What you give back must match the records below word for word.
────────────────────
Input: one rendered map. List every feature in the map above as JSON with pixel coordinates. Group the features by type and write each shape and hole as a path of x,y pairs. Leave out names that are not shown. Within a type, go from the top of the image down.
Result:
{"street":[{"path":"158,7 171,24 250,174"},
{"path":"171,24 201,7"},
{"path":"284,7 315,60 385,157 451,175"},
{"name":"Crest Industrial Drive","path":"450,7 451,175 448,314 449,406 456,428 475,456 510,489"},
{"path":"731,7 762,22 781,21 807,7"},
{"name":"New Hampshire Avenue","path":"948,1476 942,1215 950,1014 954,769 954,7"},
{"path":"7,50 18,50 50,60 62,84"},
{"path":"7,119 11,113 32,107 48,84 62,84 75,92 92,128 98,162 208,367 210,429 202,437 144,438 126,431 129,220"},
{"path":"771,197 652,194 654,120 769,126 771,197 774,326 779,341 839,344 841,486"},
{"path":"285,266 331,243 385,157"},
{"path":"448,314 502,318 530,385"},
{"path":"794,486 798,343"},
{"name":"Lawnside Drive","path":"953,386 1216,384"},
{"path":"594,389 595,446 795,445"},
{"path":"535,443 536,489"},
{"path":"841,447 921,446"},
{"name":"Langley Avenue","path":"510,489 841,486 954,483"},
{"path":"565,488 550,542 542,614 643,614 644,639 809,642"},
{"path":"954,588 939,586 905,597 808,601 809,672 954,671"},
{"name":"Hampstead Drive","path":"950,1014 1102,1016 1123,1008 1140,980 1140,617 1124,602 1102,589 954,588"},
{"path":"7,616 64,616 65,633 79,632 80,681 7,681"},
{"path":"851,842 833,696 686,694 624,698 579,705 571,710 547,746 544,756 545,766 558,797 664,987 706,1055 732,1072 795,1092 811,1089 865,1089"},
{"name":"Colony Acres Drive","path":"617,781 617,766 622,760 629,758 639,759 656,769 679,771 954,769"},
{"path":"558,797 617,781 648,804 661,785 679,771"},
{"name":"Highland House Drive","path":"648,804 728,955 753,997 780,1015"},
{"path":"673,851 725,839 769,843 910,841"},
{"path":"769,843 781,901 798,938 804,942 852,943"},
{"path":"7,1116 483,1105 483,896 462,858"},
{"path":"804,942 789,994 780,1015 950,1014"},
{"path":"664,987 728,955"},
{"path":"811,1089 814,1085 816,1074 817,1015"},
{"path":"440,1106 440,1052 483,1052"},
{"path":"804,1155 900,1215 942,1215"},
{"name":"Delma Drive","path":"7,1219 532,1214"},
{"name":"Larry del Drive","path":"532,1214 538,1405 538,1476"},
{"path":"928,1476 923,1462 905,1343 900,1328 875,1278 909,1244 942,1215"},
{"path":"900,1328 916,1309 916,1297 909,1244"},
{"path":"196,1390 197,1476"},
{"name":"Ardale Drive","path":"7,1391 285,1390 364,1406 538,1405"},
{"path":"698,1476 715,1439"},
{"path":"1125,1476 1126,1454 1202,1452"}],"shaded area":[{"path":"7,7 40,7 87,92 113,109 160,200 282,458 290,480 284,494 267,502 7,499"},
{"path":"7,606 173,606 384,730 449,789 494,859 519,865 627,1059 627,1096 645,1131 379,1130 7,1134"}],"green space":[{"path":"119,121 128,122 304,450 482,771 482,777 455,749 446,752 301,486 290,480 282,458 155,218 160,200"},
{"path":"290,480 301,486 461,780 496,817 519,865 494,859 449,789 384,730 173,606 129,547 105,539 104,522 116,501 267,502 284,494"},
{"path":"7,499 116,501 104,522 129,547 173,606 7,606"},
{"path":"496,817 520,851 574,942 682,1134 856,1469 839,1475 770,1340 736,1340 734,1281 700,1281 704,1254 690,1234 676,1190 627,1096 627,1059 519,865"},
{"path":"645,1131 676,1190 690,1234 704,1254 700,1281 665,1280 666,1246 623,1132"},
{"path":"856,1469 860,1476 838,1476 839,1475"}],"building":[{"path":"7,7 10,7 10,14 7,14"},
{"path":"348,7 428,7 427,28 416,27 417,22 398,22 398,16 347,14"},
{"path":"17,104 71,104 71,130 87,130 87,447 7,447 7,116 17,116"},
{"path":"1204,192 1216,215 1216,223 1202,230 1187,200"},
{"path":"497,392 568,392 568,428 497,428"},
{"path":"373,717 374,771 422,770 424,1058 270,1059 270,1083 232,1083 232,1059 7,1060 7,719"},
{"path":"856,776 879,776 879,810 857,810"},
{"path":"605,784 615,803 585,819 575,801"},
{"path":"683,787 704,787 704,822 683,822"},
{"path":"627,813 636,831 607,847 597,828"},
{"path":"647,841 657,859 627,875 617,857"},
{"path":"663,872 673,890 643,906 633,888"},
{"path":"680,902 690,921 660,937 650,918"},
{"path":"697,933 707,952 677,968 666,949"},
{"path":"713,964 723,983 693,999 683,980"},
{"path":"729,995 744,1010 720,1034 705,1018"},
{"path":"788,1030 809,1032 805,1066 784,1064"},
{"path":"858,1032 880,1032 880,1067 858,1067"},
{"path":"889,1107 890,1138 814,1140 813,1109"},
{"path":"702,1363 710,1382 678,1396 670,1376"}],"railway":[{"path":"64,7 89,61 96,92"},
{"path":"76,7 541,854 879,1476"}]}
────────────────────
== SOLUTION TO THIS EXERCISE ==
Input: one rendered map. List every feature in the map above as JSON with pixel coordinates. Group the features by type and write each shape and hole as a path of x,y pairs. Leave out names that are not shown. Within a type, go from the top of the image down.
Result:
{"street":[{"path":"158,7 171,24 250,174"},
{"path":"171,24 201,7"},
{"path":"284,7 315,60 385,157 451,175"},
{"name":"Crest Industrial Drive","path":"450,7 451,175 448,314 449,406 456,428 475,456 510,489"},
{"path":"731,7 762,22 781,21 807,7"},
{"name":"New Hampshire Avenue","path":"948,1476 942,1215 950,1014 954,769 954,7"},
{"path":"7,50 18,50 50,60 62,84"},
{"path":"7,119 11,113 32,107 48,84 62,84 75,92 92,128 98,162 208,367 210,429 202,437 144,438 126,431 129,220"},
{"path":"771,197 652,194 654,120 769,126 771,197 774,326 779,341 839,344 841,486"},
{"path":"285,266 331,243 385,157"},
{"path":"448,314 502,318 530,385"},
{"path":"794,486 798,343"},
{"name":"Lawnside Drive","path":"953,386 1216,384"},
{"path":"594,389 595,446 795,445"},
{"path":"535,443 536,489"},
{"path":"841,447 921,446"},
{"name":"Langley Avenue","path":"510,489 841,486 954,483"},
{"path":"565,488 550,542 542,614 643,614 644,639 809,642"},
{"path":"954,588 939,586 905,597 808,601 809,672 954,671"},
{"name":"Hampstead Drive","path":"950,1014 1102,1016 1123,1008 1140,980 1140,617 1124,602 1102,589 954,588"},
{"path":"7,616 64,616 65,633 79,632 80,681 7,681"},
{"path":"851,842 833,696 686,694 624,698 579,705 571,710 547,746 544,756 545,766 558,797 664,987 706,1055 732,1072 795,1092 811,1089 865,1089"},
{"name":"Colony Acres Drive","path":"617,781 617,766 622,760 629,758 639,759 656,769 679,771 954,769"},
{"path":"558,797 617,781 648,804 661,785 679,771"},
{"name":"Highland House Drive","path":"648,804 728,955 753,997 780,1015"},
{"path":"673,851 725,839 769,843 910,841"},
{"path":"769,843 781,901 798,938 804,942 852,943"},
{"path":"7,1116 483,1105 483,896 462,858"},
{"path":"804,942 789,994 780,1015 950,1014"},
{"path":"664,987 728,955"},
{"path":"811,1089 814,1085 816,1074 817,1015"},
{"path":"440,1106 440,1052 483,1052"},
{"path":"804,1155 900,1215 942,1215"},
{"name":"Delma Drive","path":"7,1219 532,1214"},
{"name":"Larry del Drive","path":"532,1214 538,1405 538,1476"},
{"path":"928,1476 923,1462 905,1343 900,1328 875,1278 909,1244 942,1215"},
{"path":"900,1328 916,1309 916,1297 909,1244"},
{"path":"196,1390 197,1476"},
{"name":"Ardale Drive","path":"7,1391 285,1390 364,1406 538,1405"},
{"path":"698,1476 715,1439"},
{"path":"1125,1476 1126,1454 1202,1452"}],"shaded area":[{"path":"7,7 40,7 87,92 113,109 160,200 282,458 290,480 284,494 267,502 7,499"},
{"path":"7,606 173,606 384,730 449,789 494,859 519,865 627,1059 627,1096 645,1131 379,1130 7,1134"}],"green space":[{"path":"119,121 128,122 304,450 482,771 482,777 455,749 446,752 301,486 290,480 282,458 155,218 160,200"},
{"path":"290,480 301,486 461,780 496,817 519,865 494,859 449,789 384,730 173,606 129,547 105,539 104,522 116,501 267,502 284,494"},
{"path":"7,499 116,501 104,522 129,547 173,606 7,606"},
{"path":"496,817 520,851 574,942 682,1134 856,1469 839,1475 770,1340 736,1340 734,1281 700,1281 704,1254 690,1234 676,1190 627,1096 627,1059 519,865"},
{"path":"645,1131 676,1190 690,1234 704,1254 700,1281 665,1280 666,1246 623,1132"},
{"path":"856,1469 860,1476 838,1476 839,1475"}],"building":[{"path":"7,7 10,7 10,14 7,14"},
{"path":"348,7 428,7 427,28 416,27 417,22 398,22 398,16 347,14"},
{"path":"17,104 71,104 71,130 87,130 87,447 7,447 7,116 17,116"},
{"path":"1204,192 1216,215 1216,223 1202,230 1187,200"},
{"path":"497,392 568,392 568,428 497,428"},
{"path":"373,717 374,771 422,770 424,1058 270,1059 270,1083 232,1083 232,1059 7,1060 7,719"},
{"path":"856,776 879,776 879,810 857,810"},
{"path":"605,784 615,803 585,819 575,801"},
{"path":"683,787 704,787 704,822 683,822"},
{"path":"627,813 636,831 607,847 597,828"},
{"path":"647,841 657,859 627,875 617,857"},
{"path":"663,872 673,890 643,906 633,888"},
{"path":"680,902 690,921 660,937 650,918"},
{"path":"697,933 707,952 677,968 666,949"},
{"path":"713,964 723,983 693,999 683,980"},
{"path":"729,995 744,1010 720,1034 705,1018"},
{"path":"788,1030 809,1032 805,1066 784,1064"},
{"path":"858,1032 880,1032 880,1067 858,1067"},
{"path":"889,1107 890,1138 814,1140 813,1109"},
{"path":"702,1363 710,1382 678,1396 670,1376"}],"railway":[{"path":"64,7 89,61 96,92"},
{"path":"76,7 541,854 879,1476"}]}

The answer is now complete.